The downside to building a streaming player is it is inherently more complex and therefore requires more time to build and more code to run. However, for longform content and content which requires protection, streaming is a requirement in nearly all cases.

PLATFORMS TO SUPPORT

Another common question is which platforms the content needs to play on. If you only need to support a desktop browser, that implies a significantly different level of complexity than if you need to support Android or iOS, set-top boxes, connected TVs, or gaming consoles.

Some of these platforms provide HTML5-compliant browsers, which make progressive download an option, however, that is not true for all or even most of them. It should be understood that if a streaming application is required across multiple platforms, it will, most likely, require writing (or implementing, if you are using an off-the-shelf OVP) several different codebases.

Off-the-Shelf Players

There are many worthwhile OVPs and players on the market today that you should consider. Among them are Brightcove’s Video.js, JWPlayer, Kaltura’s player, Ooyala’s player, thePlatform’s player, and Adobe’s Primetime player.

The available players, their licensing models, and the features they support will likely have changed between the time this article was written and when it was published. As you begin the process of building a video application, you should review all of the available options and determine if any of them are a good fit for your needs. If so, using an OVP is highly recommended. However, there are times when you’ll find that none of the off-the-shelf solutions are a good fit, either for feature or economic reasons. In those cases, building your own player becomes the best solution.

Choosing to Build

After doing your research, you might find that your specific requirements do not fit well with any of the existing OVP solutions. In that case, you will likely decide to build your own solution. First you will need to determine which platforms you want to support and which technologies you want to use.

DESKTOP SOLUTIONS

If you need to have your videos available for consumers to watch on their personal computers, you will need a desktop player.
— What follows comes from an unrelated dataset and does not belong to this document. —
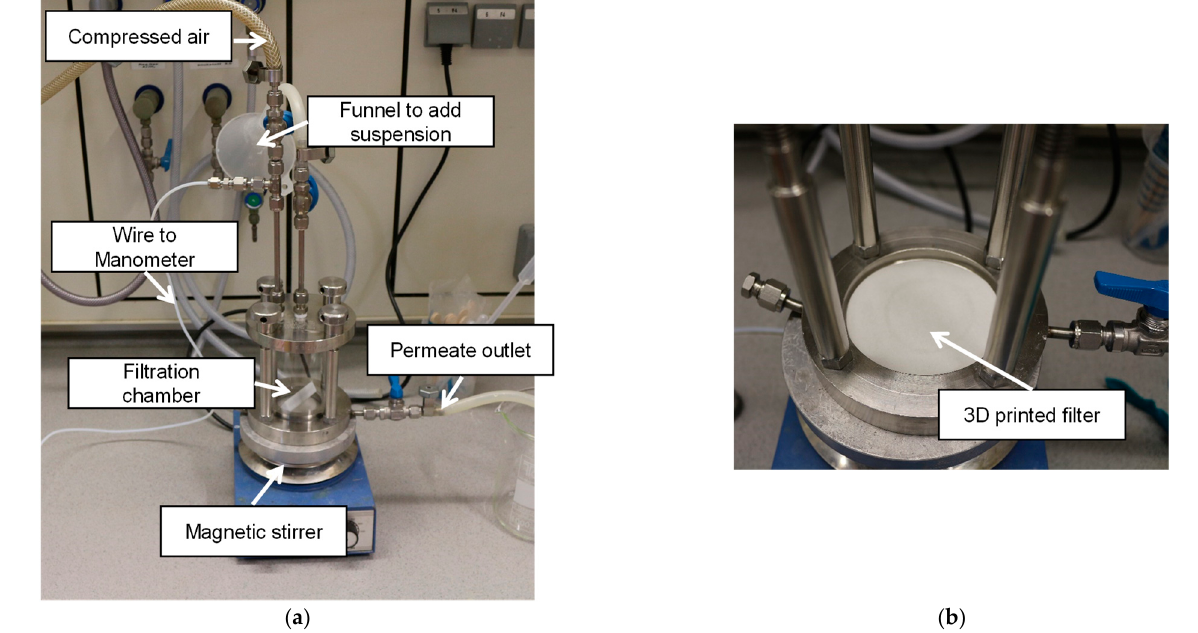
Figure 2. Self-build filtration set-up, for pressures up to 0.5 bar. ( a ) Set up with external utilities, ( b ) image of 3D printed filter placed inside the setup.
While there is a long and varied history of technologies supported on the desktop, today there are three primary platforms: Adobe Flash, Microsoft Silverlight, and HTML5.

Increasingly, companies are choosing to deploy a hybrid solution, which prioritizes one of the platforms and fails over to another in case the first platform is unavailable. For example, some choose to build their player to first attempt to play in HTML5, but if that is not available (for older browsers, as an example), they try in Flash.

The hybrid solution most commonly combines Flash and HTML5, as Silverlight is currently available on less than 60 percent of the desktops worldwide, while Adobe Flash is still installed in more than 90 percent of all desktops.

Using JavaScript, you can detect the capabilities of the browser and determine which platform is best for the user.

FLASH

To play video in Flash, you need an instance of the flash.media.Video class. This class can natively handle progressive downloaded video. With the addition of a streaming server, such as Adobe Media Server, or Wowza Streaming Engine, playback of streaming video is also possible.

To build a Flash video player, you will need a class similar to that shown in Figure 1.

To build a Flash video player, you will need a class similar to this. 

In the constructor of this class, an instance of the NetConnection class is created and event listeners are added to the instance. The connect method connects the Flash player to a media server. In this case, it is called and passed null as an argument, indicating the file is being served from the local file system or from a web server and not from a media server. The NetConnection will fire a NET_ STATUS event when the connection is ready.